We have included an automated bash script to handle containerization and deployment to Google Cloud Run using a standard Python 3.11 slim image.
- Ensure you have the
gcloudCLI installed and authenticated. - Make the script executable:
chmod +x deploy.sh - Run the deployment pipeline:
./deploy.sh - The script will automatically build the source, deploy it to
us-central1, and output your live secure HTTPS URL.
To experience OpticFlow's dynamic state machine, follow these exact steps on a mobile device using our live deployment URL.
1. Initialization & Identification
- Open the OpticFlow web interface. Allow camera and microphone permissions.

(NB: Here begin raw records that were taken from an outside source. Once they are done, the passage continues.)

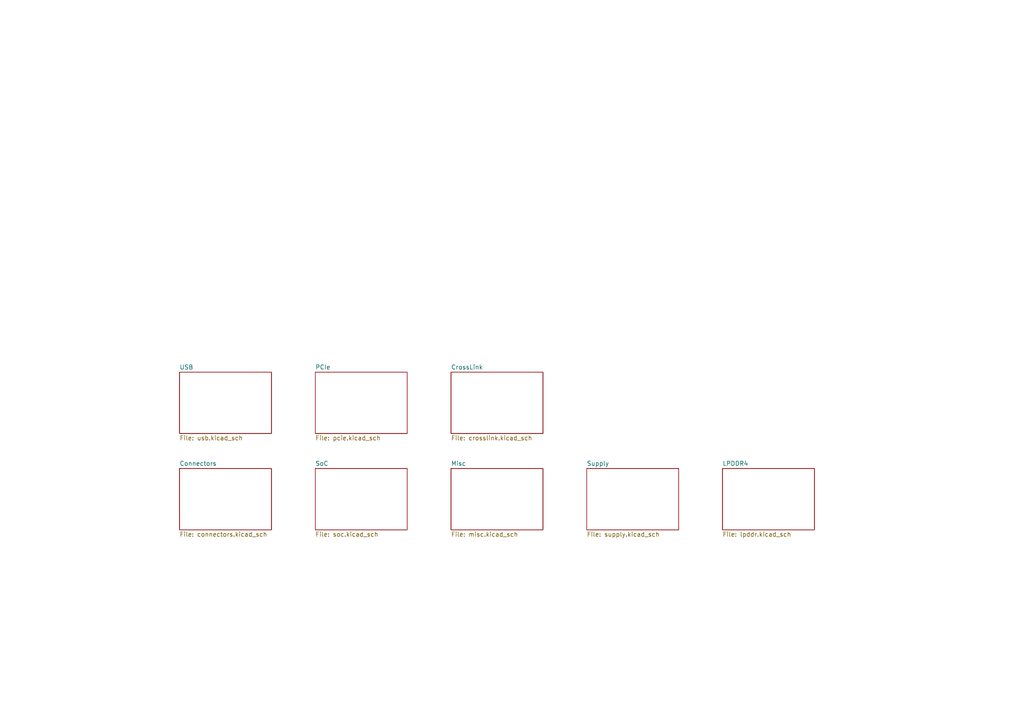
<source format=kicad_sch>
(kicad_sch (version 20211123) (generator eeschema)

  (uuid db4a0d3e-2eb3-499e-977d-6eb378cfd3ed)

  (paper "A4")

  (title_block
    (title "PolarFire SoM")
    (date "2024-01-09")
    (rev "1.0.0")
    (company "Antmicro Ltd")
    (comment 1 "www.antmicro.com")
  )

  


  (sheet (at 209.55 135.89) (size 26.67 17.78) (fields_autoplaced)
    (stroke (width 0.1524) (type solid) (color 0 0 0 0))
    (fill (color 0 0 0 0.0000))
    (uuid 03c99aa2-3a70-4e62-834d-8bf1b61d2c0d)
    (property "Sheet name" "LPDDR4" (id 0) (at 209.55 135.1784 0)
      (effects (font (size 1.27 1.27)) (justify left bottom))
    )
    (property "Sheet file" "lpddr.kicad_sch" (id 1) (at 209.55 154.2546 0)
      (effects (font (size 1.27 1.27)) (justify left top))
    )
  )

  (sheet (at 52.07 135.89) (size 26.67 17.78) (fields_autoplaced)
    (stroke (width 0.1524) (type solid) (color 0 0 0 0))
    (fill (color 0 0 0 0.0000))
    (uuid 1a89b4c6-5d95-4c13-8da9-62b42c0a8ed9)
    (property "Sheet name" "Connectors" (id 0) (at 52.07 135.1784 0)
      (effects (font (size 1.27 1.27)) (justify left bottom))
    )
    (property "Sheet file" "connectors.kicad_sch" (id 1) (at 52.07 154.2546 0)
      (effects (font (size 1.27 1.27)) (justify left top))
    )
  )

  (sheet (at 130.81 135.89) (size 26.67 17.78) (fields_autoplaced)
    (stroke (width 0.1524) (type solid) (color 0 0 0 0))
    (fill (color 0 0 0 0.0000))
    (uuid 6b5c9386-08fc-46bf-a582-c320c1d104da)
    (property "Sheet name" "Misc" (id 0) (at 130.81 135.1784 0)
      (effects (font (size 1.27 1.27)) (justify left bottom))
    )
    (property "Sheet file" "misc.kicad_sch" (id 1) (at 130.81 154.2546 0)
      (effects (font (size 1.27 1.27)) (justify left top))
    )
  )

  (sheet (at 91.44 135.89) (size 26.67 17.78) (fields_autoplaced)
    (stroke (width 0.1524) (type solid) (color 0 0 0 0))
    (fill (color 0 0 0 0.0000))
    (uuid 99f116ae-bc8e-42a5-8f88-aecc401b3bcc)
    (property "Sheet name" "SoC" (id 0) (at 91.44 135.1784 0)
      (effects (font (size 1.27 1.27)) (justify left bottom))
    )
    (property "Sheet file" "soc.kicad_sch" (id 1) (at 91.44 154.2546 0)
      (effects (font (size 1.27 1.27)) (justify left top))
    )
  )

  (sheet (at 170.18 135.89) (size 26.67 17.78) (fields_autoplaced)
    (stroke (width 0.1524) (type solid) (color 0 0 0 0))
    (fill (color 0 0 0 0.0000))
    (uuid aa0aa716-c477-450b-ad01-6403345c3aae)
    (property "Sheet name" "Supply" (id 0) (at 170.18 135.1784 0)
      (effects (font (size 1.27 1.27)) (justify left bottom))
    )
    (property "Sheet file" "supply.kicad_sch" (id 1) (at 170.18 154.2546 0)
      (effects (font (size 1.27 1.27)) (justify left top))
    )
  )

  (sheet (at 130.81 107.95) (size 26.67 17.78) (fields_autoplaced)
    (stroke (width 0.1524) (type solid) (color 0 0 0 0))
    (fill (color 0 0 0 0.0000))
    (uuid c4778e63-1261-4544-aaba-813aa24c5b7b)
    (property "Sheet name" "CrossLink" (id 0) (at 130.81 107.2384 0)
      (effects (font (size 1.27 1.27)) (justify left bottom))
    )
    (property "Sheet file" "crosslink.kicad_sch" (id 1) (at 130.81 126.3146 0)
      (effects (font (size 1.27 1.27)) (justify left top))
    )
  )

  (sheet (at 91.44 107.95) (size 26.67 17.78) (fields_autoplaced)
    (stroke (width 0.1524) (type solid) (color 0 0 0 0))
    (fill (color 0 0 0 0.0000))
    (uuid c9bdf952-cb44-4ee1-a4b1-ef79b2174bdb)
    (property "Sheet name" "PCIe" (id 0) (at 91.44 107.2384 0)
      (effects (font (size 1.27 1.27)) (justify left bottom))
    )
    (property "Sheet file" "pcie.kicad_sch" (id 1) (at 91.44 126.3146 0)
      (effects (font (size 1.27 1.27)) (justify left top))
    )
  )

  (sheet (at 52.07 107.95) (size 26.67 17.78) (fields_autoplaced)
    (stroke (width 0.1524) (type solid) (color 0 0 0 0))
    (fill (color 0 0 0 0.0000))
    (uuid d93d65d4-e21e-44e3-82fb-4ad52468a6b3)
    (property "Sheet name" "USB" (id 0) (at 52.07 107.2384 0)
      (effects (font (size 1.27 1.27)) (justify left bottom))
    )
    (property "Sheet file" "usb.kicad_sch" (id 1) (at 52.07 126.3146 0)
      (effects (font (size 1.27 1.27)) (justify left top))
    )
  )

  (sheet_instances
    (path "/" (page "1"))
    (path "/1a89b4c6-5d95-4c13-8da9-62b42c0a8ed9" (page "2"))
    (path "/99f116ae-bc8e-42a5-8f88-aecc401b3bcc" (page "3"))
    (path "/6b5c9386-08fc-46bf-a582-c320c1d104da" (page "4"))
    (path "/aa0aa716-c477-450b-ad01-6403345c3aae" (page "5"))
    (path "/03c99aa2-3a70-4e62-834d-8bf1b61d2c0d" (page "6"))
    (path "/d93d65d4-e21e-44e3-82fb-4ad52468a6b3" (page "7"))
    (path "/c9bdf952-cb44-4ee1-a4b1-ef79b2174bdb" (page "8"))
    (path "/c4778e63-1261-4544-aaba-813aa24c5b7b" (page "9"))
  )

  (symbol_instances
    (path "/1a89b4c6-5d95-4c13-8da9-62b42c0a8ed9/a5fb86dc-a7eb-4dbf-a831-b4bb59ec38f4"
      (reference "#PWR?") (unit 1) (value "GND") (footprint "")
    )
    (path "/1a89b4c6-5d95-4c13-8da9-62b42c0a8ed9/b07c68a4-4958-4293-babe-6dfd9512ec03"
      (reference "#PWR?") (unit 1) (value "GND") (footprint "")
    )
    (path "/1a89b4c6-5d95-4c13-8da9-62b42c0a8ed9/b6e07bd8-c529-406a-8663-c7db69baf72d"
      (reference "#PWR?") (unit 1) (value "GND") (footprint "")
    )
    (path "/1a89b4c6-5d95-4c13-8da9-62b42c0a8ed9/c410c1e5-46b2-4389-ae78-de86c508cca9"
      (reference "#PWR?") (unit 1) (value "GND") (footprint "")
    )
    (path "/6b5c9386-08fc-46bf-a582-c320c1d104da/79cc70ca-5001-435c-8254-fe1f4df73c82"
      (reference "J?") (unit 1) (value "PinHeader_2x5_P2.54mm_Drill1.1mm") (footprint "antmicro-footprints:PinHeader_2x5_P2.54mm_Drill1.1mm")
    )
    (path "/1a89b4c6-5d95-4c13-8da9-62b42c0a8ed9/ab4369a7-e4e8-43db-a719-65d5abf7c44e"
      (reference "J?") (unit 1) (value "CM4_Plug_Module_Hirose_DF40_2x50_DF40C-100DP-0.4V_1") (footprint "antmicro-footprints:CM4_Module_Conn_Plug_Hirose_DF40_2x50_DF40C-100DP-0.4V")
    )
    (path "/1a89b4c6-5d95-4c13-8da9-62b42c0a8ed9/a6694df8-ade9-452b-bc07-4b7bc818e782"
      (reference "J?") (unit 2) (value "CM4_Plug_Module_Hirose_DF40_2x50_DF40C-100DP-0.4V_1") (footprint "antmicro-footprints:CM4_Module_Conn_Plug_Hirose_DF40_2x50_DF40C-100DP-0.4V")
    )
    (path "/6b5c9386-08fc-46bf-a582-c320c1d104da/0347842b-1d8f-4253-8c9f-669e46cac5cd"
      (reference "U?") (unit 1) (value "DP83867ISRGZR") (footprint "antmicro-footprints:VQFN-48_7x7mm_P0.5mm_EP4.1x4.1mm")
    )
    (path "/99f116ae-bc8e-42a5-8f88-aecc401b3bcc/48b961bb-e84f-4162-9b4f-ee3835cef348"
      (reference "U?") (unit 1) (value "MPFS250T-FCVG484") (footprint "antmicro-footprints:BGA-484_19x19mm_Layout22x22_P0.8mm_FCVG484")
    )
    (path "/6b5c9386-08fc-46bf-a582-c320c1d104da/5187db4b-d539-45e7-9e51-971745f66849"
      (reference "U?") (unit 1) (value "SDINBDG4-8G") (footprint "antmicro-footprints:BGA-196-153_11.5x13mm_Layout14x14_P0.5x0.5mm")
    )
    (path "/6b5c9386-08fc-46bf-a582-c320c1d104da/635e6e13-3cff-48b8-b87a-31978568fb18"
      (reference "U?") (unit 1) (value "MT25QL01GBBB8E_SOP2-16") (footprint "antmicro-footprints:SOP2-16_7.5x10.3mm")
    )
    (path "/aa0aa716-c477-450b-ad01-6403345c3aae/75062b07-796d-4a87-b778-9ffc6c8fb476"
      (reference "U?") (unit 1) (value "TPS65296") (footprint "antmicro-footprints:VQFN-HR-18_3.5x3.5x1mm")
    )
    (path "/c4778e63-1261-4544-aaba-813aa24c5b7b/936d1e6c-dd8a-4d25-9d12-6b0369f305b2"
      (reference "U?") (unit 1) (value "CrossLink_LIF-MD6000-6JMG80I") (footprint "antmicro-footprints:BGA-80_7x7mm_Layout10x10_P0.65mm")
    )
    (path "/aa0aa716-c477-450b-ad01-6403345c3aae/a0ed32fd-4275-4f52-bdf0-40a3044318c0"
      (reference "U?") (unit 1) (value "PAC1934_QFN") (footprint "antmicro-footprints:QFN-16-1EP_4x4mm_P0.65mm")
    )
    (path "/d93d65d4-e21e-44e3-82fb-4ad52468a6b3/b5c33554-f489-40de-90a8-a44de066fed2"
      (reference "U?") (unit 1) (value "USB3300-EZK-TR") (footprint "antmicro-footprints:QFN-32-1EP_5x5mm")
    )
    (path "/03c99aa2-3a70-4e62-834d-8bf1b61d2c0d/f40a1270-ecf4-4442-abdc-af92e672eb72"
      (reference "U?") (unit 1) (value "MT53D512M32D2_WFBGA") (footprint "antmicro-footprints:BGA-200_10.0x14.5mm_Layout12x22_P0.80x0.65mm")
    )
    (path "/03c99aa2-3a70-4e62-834d-8bf1b61d2c0d/0861c16c-4e53-4ec4-9218-e0d59d09c43e"
      (reference "U?") (unit 2) (value "MT53D512M32D2_WFBGA") (footprint "antmicro-footprints:BGA-200_10.0x14.5mm_Layout12x22_P0.80x0.65mm")
    )
    (path "/99f116ae-bc8e-42a5-8f88-aecc401b3bcc/33525ff0-ccdb-444b-b19d-33f381d75f01"
      (reference "U?") (unit 2) (value "MPFS250T-FCVG484") (footprint "antmicro-footprints:BGA-484_19x19mm_Layout22x22_P0.8mm_FCVG484")
    )
    (path "/d93d65d4-e21e-44e3-82fb-4ad52468a6b3/a36f6da2-98d9-4ec9-ae8a-0cc3f93b6e54"
      (reference "U?") (unit 3) (value "MPFS250T-FCVG484") (footprint "antmicro-footprints:BGA-484_19x19mm_Layout22x22_P0.8mm_FCVG484")
    )
    (path "/6b5c9386-08fc-46bf-a582-c320c1d104da/6bced562-033e-436d-b360-600747e9d69b"
      (reference "U?") (unit 4) (value "MPFS250T-FCVG484") (footprint "antmicro-footprints:BGA-484_19x19mm_Layout22x22_P0.8mm_FCVG484")
    )
    (path "/6b5c9386-08fc-46bf-a582-c320c1d104da/4df2db3b-10de-4c55-ac4b-f4970c27fdb0"
      (reference "U?") (unit 5) (value "MPFS250T-FCVG484") (footprint "antmicro-footprints:BGA-484_19x19mm_Layout22x22_P0.8mm_FCVG484")
    )
    (path "/6b5c9386-08fc-46bf-a582-c320c1d104da/cea481a3-fb30-453b-b323-af909851807a"
      (reference "U?") (unit 6) (value "MPFS250T-FCVG484") (footprint "antmicro-footprints:BGA-484_19x19mm_Layout22x22_P0.8mm_FCVG484")
    )
    (path "/03c99aa2-3a70-4e62-834d-8bf1b61d2c0d/ed7fecde-3f9c-495d-9fe5-03c9de60dcbd"
      (reference "U?") (unit 7) (value "MPFS250T-FCVG484") (footprint "antmicro-footprints:BGA-484_19x19mm_Layout22x22_P0.8mm_FCVG484")
    )
    (path "/c9bdf952-cb44-4ee1-a4b1-ef79b2174bdb/d8a6074a-58a3-41a8-8dfe-d1bf155a41bc"
      (reference "U?") (unit 8) (value "MPFS250T-FCVG484") (footprint "antmicro-footprints:BGA-484_19x19mm_Layout22x22_P0.8mm_FCVG484")
    )
    (path "/99f116ae-bc8e-42a5-8f88-aecc401b3bcc/1777c82a-f68b-42ff-9d15-9c98b18f3de1"
      (reference "U?") (unit 9) (value "MPFS250T-FCVG484") (footprint "antmicro-footprints:BGA-484_19x19mm_Layout22x22_P0.8mm_FCVG484")
    )
  )
)

</source>
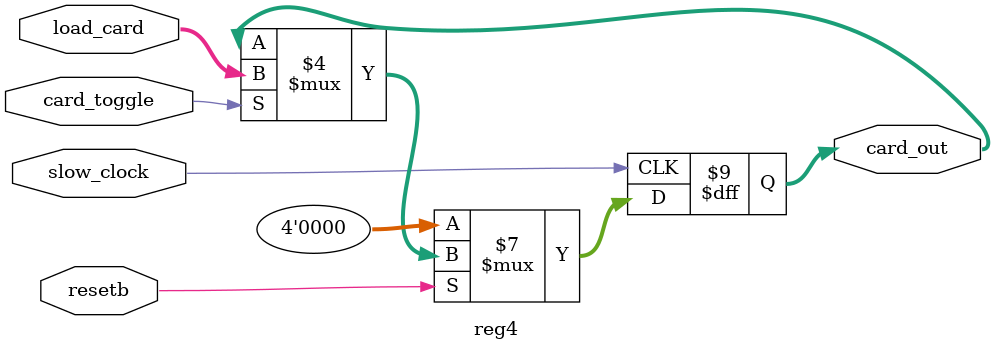
<source format=sv>
module datapath(input logic slow_clock, input logic  fast_clock, input logic resetb,
                input logic load_pcard1, input logic load_pcard2, input logic load_pcard3,
                input logic load_dcard1, input logic load_dcard2, input logic load_dcard3,
                output logic [3:0] pcard3_out,
                output logic [3:0] pscore_out, output logic [3:0] dscore_out,
                output logic [6:0] HEX5, output logic [6:0] HEX4, output logic [6:0] HEX3,
                output logic [6:0] HEX2, output logic [6:0] HEX1, output logic [6:0] HEX0);
					 
			
	wire [3:0] pcard1_out; //internal signals for the registers
	wire [3:0] pcard2_out;
	wire [3:0] dcard1_out;
	wire [3:0] dcard2_out;
	wire [3:0] dcard3_out;
	wire [3:0] new_card; //used for dealcard

	dealcard DEALCARD(.clock(fast_clock), .resetb(resetb),.new_card(new_card)); //new_card changes value at every fast clock cyle

	reg4 pcard1(.card_toggle(load_pcard1),.load_card(new_card),.resetb(resetb),.slow_clock(slow_clock),.card_out(pcard1_out)); //registers for player cards, using statemachine to control load_card
	reg4 pcard2(.card_toggle(load_pcard2),.load_card(new_card),.resetb(resetb),.slow_clock(slow_clock),.card_out(pcard2_out));
	reg4 pcard3(.card_toggle(load_pcard3),.load_card(new_card),.resetb(resetb),.slow_clock(slow_clock),.card_out(pcard3_out));
	reg4 dcard1(.card_toggle(load_dcard1),.load_card(new_card),.resetb(resetb),.slow_clock(slow_clock),.card_out(dcard1_out));
	reg4 dcard2(.card_toggle(load_dcard2),.load_card(new_card),.resetb(resetb),.slow_clock(slow_clock),.card_out(dcard2_out));
	reg4 dcard3(.card_toggle(load_dcard3),.load_card(new_card),.resetb(resetb),.slow_clock(slow_clock),.card_out(dcard3_out));

	card7seg HEX0_display(.SW(pcard1_out), .HEX0(HEX0)); //logic for the HEX display on the DE1-SoC
	card7seg HEX1_display(.SW(pcard2_out), .HEX0(HEX1));
	card7seg HEX2_display(.SW(pcard3_out), .HEX0(HEX2));
	card7seg HEX3_display(.SW(dcard1_out), .HEX0(HEX3));
	card7seg HEX4_display(.SW(dcard2_out), .HEX0(HEX4));
	card7seg HEX5_display(.SW(dcard3_out), .HEX0(HEX5));

	scorehand scorehand_player(.card1(pcard1_out), .card2(pcard2_out), .card3(pcard3_out), .total(pscore_out)); //computes score of player
	scorehand scorehand_dealer(.card1(dcard1_out), .card2(dcard2_out), .card3(dcard3_out), .total(dscore_out));




endmodule

module reg4(input wire card_toggle,input wire [3:0] load_card,input wire resetb, input wire slow_clock, output reg [3:0] card_out);

	always_ff@(negedge slow_clock)begin //Flip Flop for player cards, holding their value unless reset ot new card
	
		if(resetb==0)begin
		
		card_out<=4'b0000;
		
		end else if(card_toggle) begin
		
		card_out<=load_card;
		
		end else
		
		card_out<=card_out;
		
	end
	
endmodule





</source>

- Point your camera at a common physical object (e.g., a coffee machine or a router).
- Click INITIALIZE SYSTEM. The system will perform a high-resolution initial scan, identify the object, and speak out loud (e.g., "I see a Nespresso machine. Is this correct?").
2. Dynamic Procedure Generation (The 1-Step Rule)
- Reply naturally: "Yes, show me how to brew a coffee."
- The AI will dynamically fetch the correct procedure using Google Search. Instead of reading the whole manual, it will give you only the first step (e.g., "Fill the water tank").
3. The "Happy Path" (State Verification)
- Perform the physical action. Do not touch the screen or speak.
- Wait for the background audit loop (runs automatically every 8.5 seconds). The AI will visually verify the physical end-state, log it in the UI, and read the next step out loud ("Great job. Now open the machine head.").
4. The "Deviation" Test (Hazard Enforcement - CRITICAL TEST)
- Do NOT perform the next step correctly. Instead, perform an out-of-sequence action or grab the wrong part.
- Wait for the silent background audit.
- The Magic Moment: The AI will issue a verbal correction, explicitly telling you that you are deviating from the required procedure.
5. Proactive Help & Bifocal OCR
- Hold a label or serial number up to the camera and ask: "Can you read this model number?" The system will instantly switch to 100% resolution to perform OCR.
- Stand completely still for 45 seconds. The AI will notice you are stuck and proactively ask if you need clarification.
6. Graceful Shutdown
- Say: "I'm all done for today, thanks."
- The AI will say goodbye and the UI will automatically sever the camera and microphone connections without a physical screen tap.